In evidence to a Parliamentary select committee, the company said there should be an immediate moratorium on the reprocessing of spent fuel at Sellafield from its advanced gas-cooled (AGR) reactors.
It said the reprocessing was uneconomic, and also added to the UK's plutonium stockpile. British Energy's evidence is damning for BNFL, which is trying to drum up enough foreign business to keep the Mox plant busy.
One industry source told BBC News Online: "After the scandal over the falsification of data, BNFL has got a hard job to win back its Japanese markets. "And its other big potential customer, Germany, is fraught with political difficulties."

Nuclear advocates

But beyond the vital arguments over security lies the question of the nuclear industry's future. Opposition to nuclear power remains strong across much of Europe and North America.

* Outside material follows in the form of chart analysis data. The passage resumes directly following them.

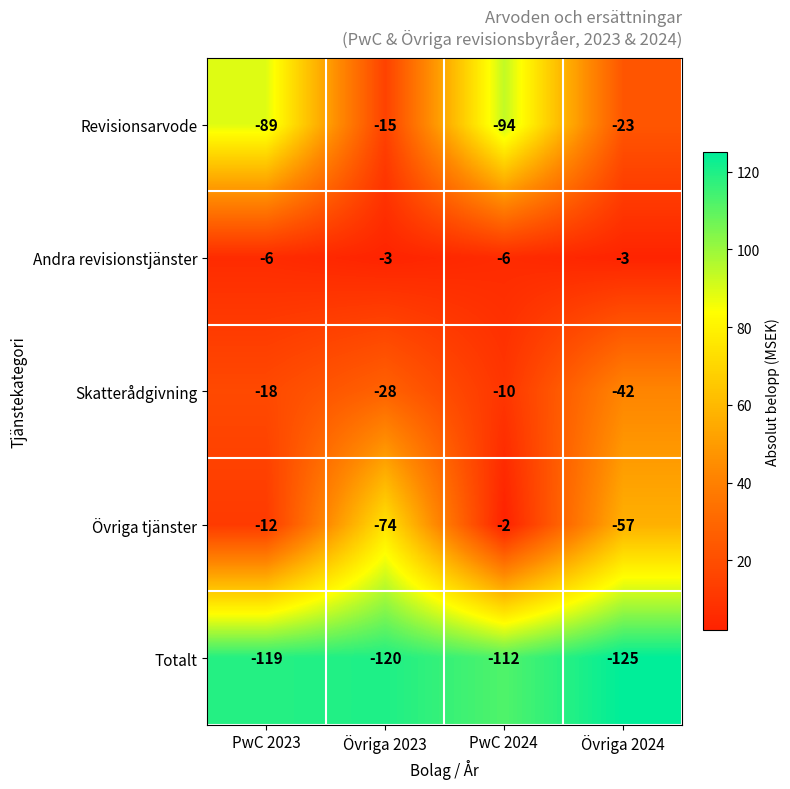

Reading left to right, transcribe all the data shown in this chart.

Revisionsarvode: PwC 2023=-89	Övriga 2023=-15	PwC 2024=-94	Övriga 2024=-23
Andra revisionstjänster: PwC 2023=-6	Övriga 2023=-3	PwC 2024=-6	Övriga 2024=-3
Skatterådgivning: PwC 2023=-18	Övriga 2023=-28	PwC 2024=-10	Övriga 2024=-42
Övriga tjänster: PwC 2023=-12	Övriga 2023=-74	PwC 2024=-2	Övriga 2024=-57
Totalt: PwC 2023=-119	Övriga 2023=-120	PwC 2024=-112	Övriga 2024=-125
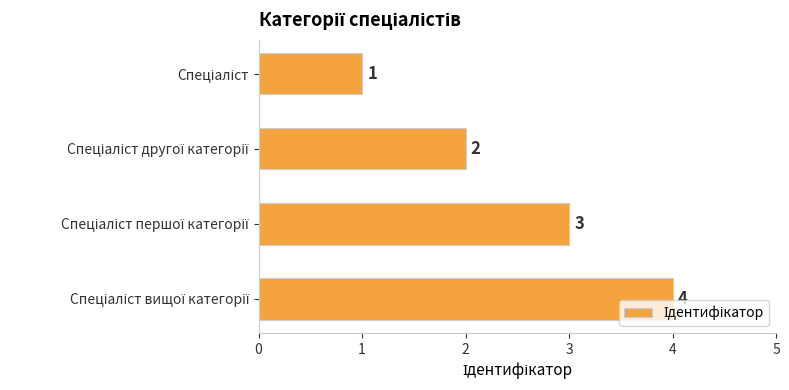

How many values are between 2 and 4?

3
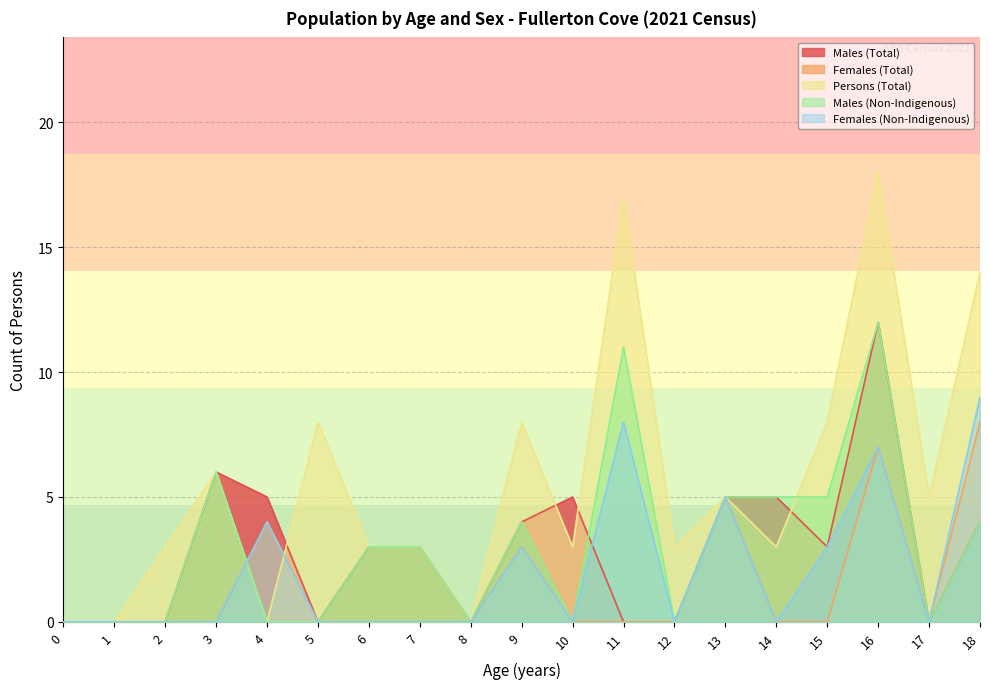

Reading left to right, list all the values displayed in this chart.

Males (Total): 0	0	0	6	5	0	3	3	0	4	5	0	0	5	5	3	12	0	4
Females (Total): 0	0	0	0	4	0	0	0	0	3	0	0	0	5	0	0	7	0	8
Persons (Total): 0	0	3	6	0	8	3	3	0	8	3	17	3	5	3	8	18	5	14
Males (Non-Indigenous): 0	0	0	6	0	0	3	3	0	4	0	11	0	5	5	5	12	0	4
Females (Non-Indigenous): 0	0	0	0	4	0	0	0	0	3	0	8	0	5	0	3	7	0	9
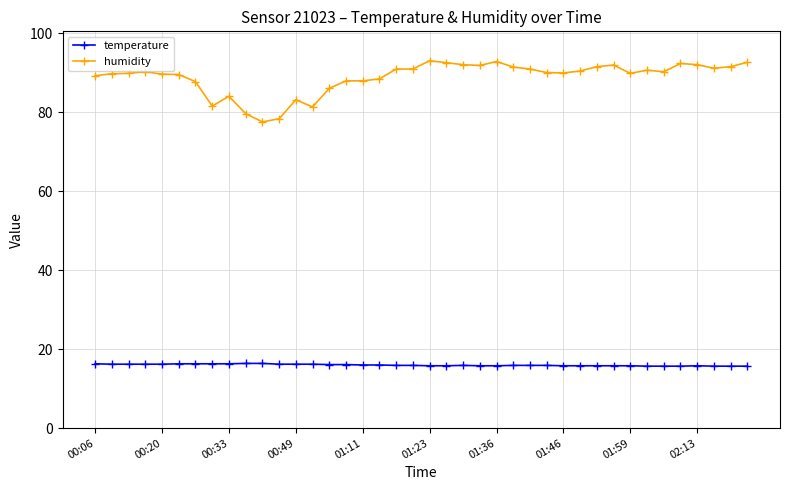

What is the difference between the second highest and second lowest values in the humidity series?

14.5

Yet some respected voices now argue that it may have a role to play, at least for a time.
Professor James Lovelock is known for the Gaia Hypothesis, his theory that that the global ecosystem sustains and regulates itself like a biological organism.
Three months ago he said: "Nuclear is the only practical energy source that we could apply in time to offset the threat from accumulating greenhouse gases.
"Greens could look on the use of nuclear power as a temporary bandage to be used until the harm from carbon burning has been remedied."
In 1999, the British environmental biologist Sir Frederick Holliday wrote: "My belief is that all the people of the world need abundant energy at reasonable costs.
"My science tells me that without nuclear power the long-term future of global ecosystems is at risk."
One reason why many people distrust nuclear power is because they believe it is impossible to separate civil reactors from weapons-grade fissile material. If the industry could make that distinction transparent, it might win readier acceptance.
But the High Court ruling will not distinguish atoms for peace from nuclear deterrence. In many minds, it will blur the distinction more than ever.